I think you're right that "limitation" is right word.  From a "naive user" 
perspective, however, it "feels like" a bug, since object-graph consistency is 
nicely handled, and then you add that second object relationship, and, hey, my 
object graph isn't consistent anymore.

Depending on my time, I may take a shot at patching this.
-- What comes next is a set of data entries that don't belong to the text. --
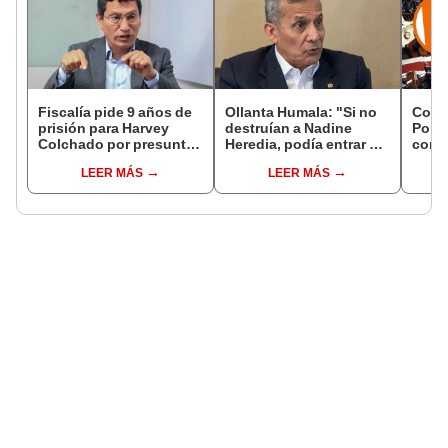
Fiscalía pide 9 años de
Ollanta Humala: "Si no
Cong
prisión para Harvey
destruían a Nadine
Popul
Colchado por presunta
Heredia, podía entrar en
comis
negociación
el 2021 o el 2026"
Cáma
LEER MÁS
LEER MÁS
incompatible y falsedad
ideológica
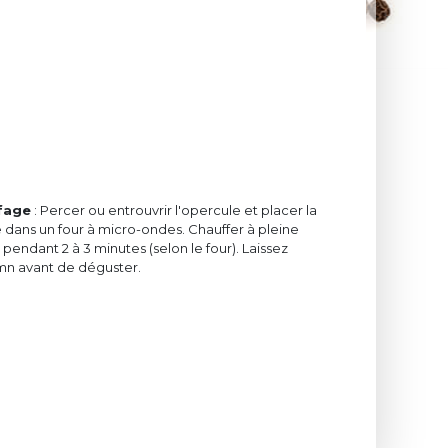
fage
: Percer ou entrouvrir l'opercule et placer la
 dans un four à micro-ondes. Chauffer à pleine
pendant 2 à 3 minutes (selon le four). Laissez
mn avant de déguster.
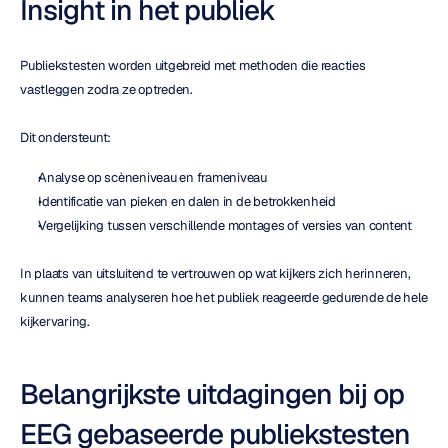
Insight in het publiek
Publiekstesten worden uitgebreid met methoden die reacties 
vastleggen zodra ze optreden.
Dit ondersteunt:
Analyse op scèneniveau en frameniveau
Identificatie van pieken en dalen in de betrokkenheid
Vergelijking tussen verschillende montages of versies van content
In plaats van uitsluitend te vertrouwen op wat kijkers zich herinneren, 
kunnen teams analyseren hoe het publiek reageerde gedurende de hele 
kijkervaring.
Belangrijkste uitdagingen bij op 
EEG gebaseerde publiekstesten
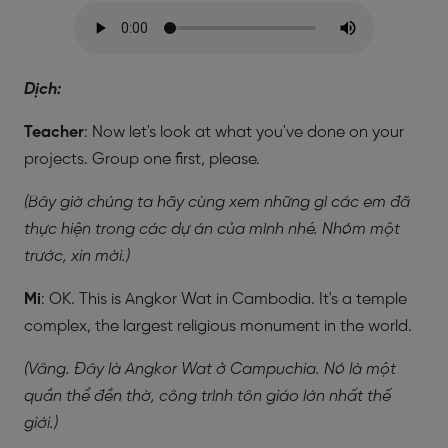
Dịch:
Teacher
: Now let's look at what you've done on your
projects. Group one first, please.
(Bây giờ chúng ta hãy cùng xem những gì các em đã
thực hiện trong các dự án của mình nhé. Nhóm một
trước, xin mời.)
Mi
: OK. This is Angkor Wat in Cambodia. It's a temple
complex, the largest religious monument in the world.
(Vâng. Đây là Angkor Wat ở Campuchia. Nó là một
quần thể đền thờ, công trình tôn giáo lớn nhất thế
giới.)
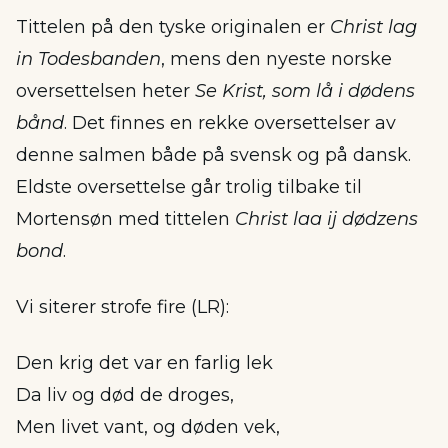
Tittelen på den tyske originalen er
Christ lag
in Todesbanden
, mens den nyeste norske
oversettelsen heter
Se Krist, som lå i dødens
bånd
. Det finnes en rekke oversettelser av
denne salmen både på svensk og på dansk.
Eldste oversettelse går trolig tilbake til
Mortensøn med tittelen
Christ laa ij dødzens
bond
.
Vi siterer strofe fire (LR):
Den krig det var en farlig lek
Da liv og død de droges,
Men livet vant, og døden vek,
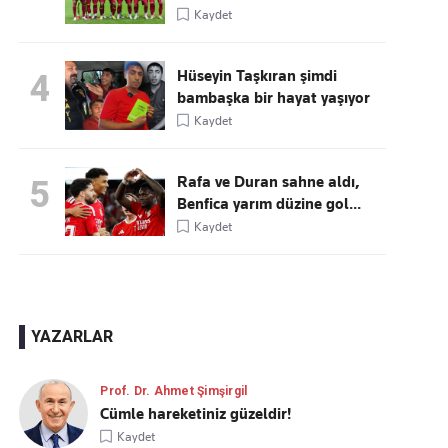
Kaydet
Hüseyin Taşkıran şimdi
4
bambaşka bir hayat yaşıyor
Kaydet
Rafa ve Duran sahne aldı,
5
Benfica yarım düzine gol...
Kaydet
YAZARLAR
Prof. Dr. Ahmet Şimşirgil
Cümle hareketiniz güzeldir!
Kaydet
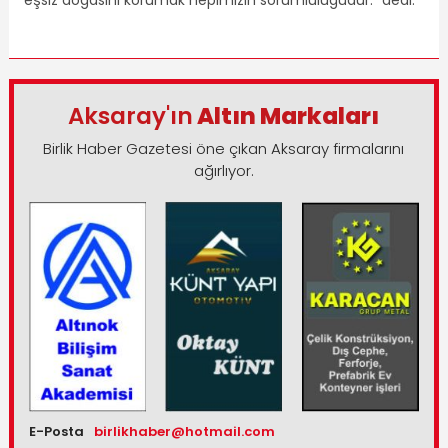
Aksaray'ın
Altın Markaları
Birlik Haber Gazetesi öne çıkan Aksaray firmalarını
ağırlıyor.
E-Posta
birlikhaber@hotmail.com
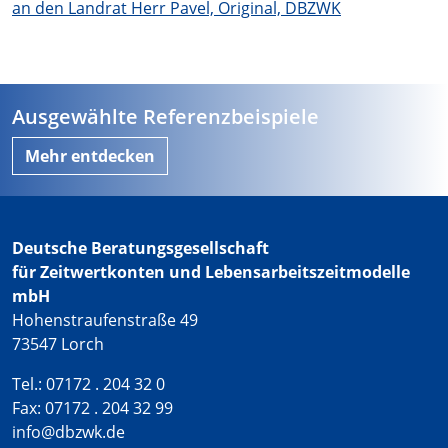
Ausgewählte Referenzbeispiele
Mehr entdecken
Deutsche Beratungsgesellschaft
für Zeitwertkonten und Lebensarbeitszeitmodelle
mbH
Hohenstraufenstraße 49
73547 Lorch
Tel.: 07172 . 204 32 0
Fax: 07172 . 204 32 99
info@dbzwk.de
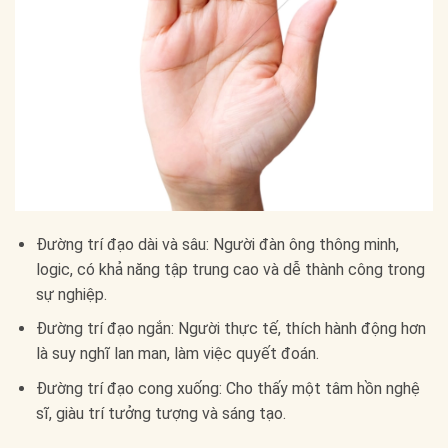
Đường trí đạo dài và sâu: Người đàn ông thông minh,
logic, có khả năng tập trung cao và dễ thành công trong
sự nghiệp.
Đường trí đạo ngắn: Người thực tế, thích hành động hơn
là suy nghĩ lan man, làm việc quyết đoán.
Đường trí đạo cong xuống: Cho thấy một tâm hồn nghệ
sĩ, giàu trí tưởng tượng và sáng tạo.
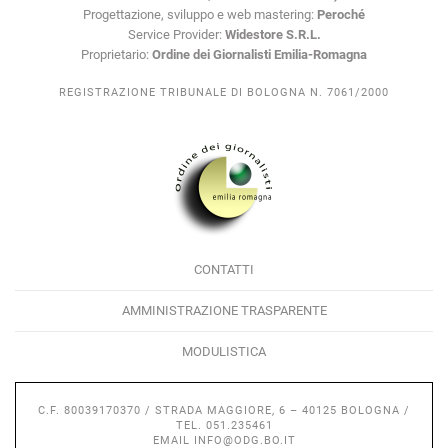
Progettazione, sviluppo e web mastering:
Peroché
Service Provider:
Widestore S.R.L.
Proprietario:
Ordine dei Giornalisti Emilia-Romagna
REGISTRAZIONE TRIBUNALE DI BOLOGNA N. 7061/2000
CONTATTI
AMMINISTRAZIONE TRASPARENTE
MODULISTICA
C.F. 80039170370 / STRADA MAGGIORE, 6 – 40125 BOLOGNA /
TEL. 051.235461
EMAIL
INFO@ODG.BO.IT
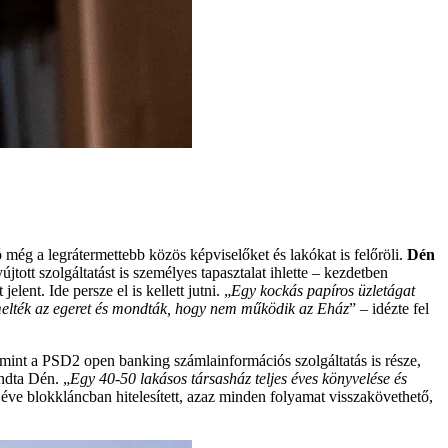
még a legrátermettebb közös képviselőket és lakókat is felőröli.
Dén
tott szolgáltatást is személyes tapasztalat ihlette – kezdetben
ent. Ide persze el is kellett jutni. „
Egy kockás papíros üzletágat
emelték az egeret és mondták, hogy nem működik az Eház
” – idézte fel
mint a PSD2 open banking számlainformációs szolgáltatás is része,
ndta Dén. „
Egy 40-50 lakásos társasház teljes éves könyvelése és
éve blokkláncban hitelesített, azaz minden folyamat visszakövethető,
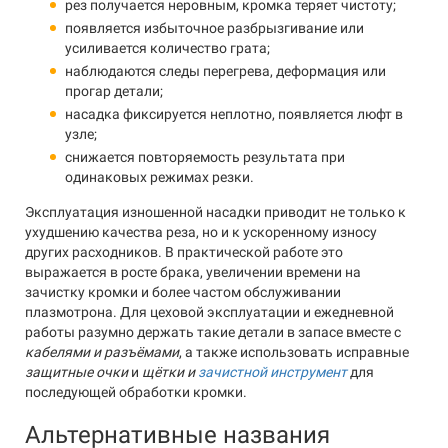
рез получается неровным, кромка теряет чистоту;
появляется избыточное разбрызгивание или
усиливается количество грата;
наблюдаются следы перегрева, деформация или
прогар детали;
насадка фиксируется неплотно, появляется люфт в
узле;
снижается повторяемость результата при
одинаковых режимах резки.
Эксплуатация изношенной насадки приводит не только к
ухудшению качества реза, но и к ускоренному износу
других расходников. В практической работе это
выражается в росте брака, увеличении времени на
зачистку кромки и более частом обслуживании
плазмотрона. Для цеховой эксплуатации и ежедневной
работы разумно держать такие детали в запасе вместе с
кабелями и разъёмами
, а также использовать исправные
защитные очки
и
щётки и
зачистной инструмент
для
последующей обработки кромки.
Альтернативные названия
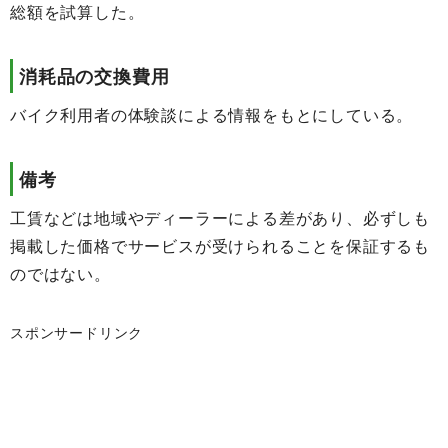
総額を試算した。
消耗品の交換費用
バイク利用者の体験談による情報をもとにしている。
備考
工賃などは地域やディーラーによる差があり、必ずしも
掲載した価格でサービスが受けられることを保証するも
のではない。
スポンサードリンク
We'll see.

> Reverse relationships may not be correctly set if inheritance is used.
> ----------------------------------------------------------------------
>
>                 Key: CAY-1008
>                 URL: https://issues.apache.org/cayenne/browse/CAY-1008
>             Project: Cayenne
>          Issue Type: Bug
>          Components: Cayenne Core Library
>    Affects Versions: 3.0
>            Reporter: Kevin Menard
>            Assignee: Andrus Adamchik
>
> Given two entities, Employee and Address, such that there is a one-to-many 
> relationship between the two, it may be possible that reverse relationships 
> are not fully set if inheritance is used.
> For example, let's say that HomeAddress extends Address, then the following 
> fails:
> Employee e = context.newObject(Employee.class);
>         Address a = context.newObject(Address.class);
>         a.setToEmployee(e);
>         assertEquals(1, e.getAddresses().size());
>         assertEquals(0, e.getHomeAddresses().size());
>         HomeAddress ha = context.newObject(HomeAddress.class);
>         ha.setToEmployee(e);
>         assertEquals(2, e.getAddresses().size());
>         assertEquals(1, e.getHomeAddresses().size());
> The last assertion fails as e.getHomeAddresses() will return an empty list.
> On the face of it, the problem is that the ObjRel "addresses" is being set 
> rather than "homeAddresses".  This is due to how 
> ObjRelationship#getReverseRelationship() determines reverse relationships.  
> It does so by inspecting the relationship structure and if there's a match, 
> returns it.  "addresses" and "homeAddresses" have the same structure and 
> "addresses" is the first match found and returned.
> Simply reversing order or other similar tricks won't really do anything more 
> for us though.  The real issue seems to be how to deal with multiple ObjRels 
> that match to the same DbRel.  Each ObjRel does need to be updated in order 
> for the graph to remain consistent.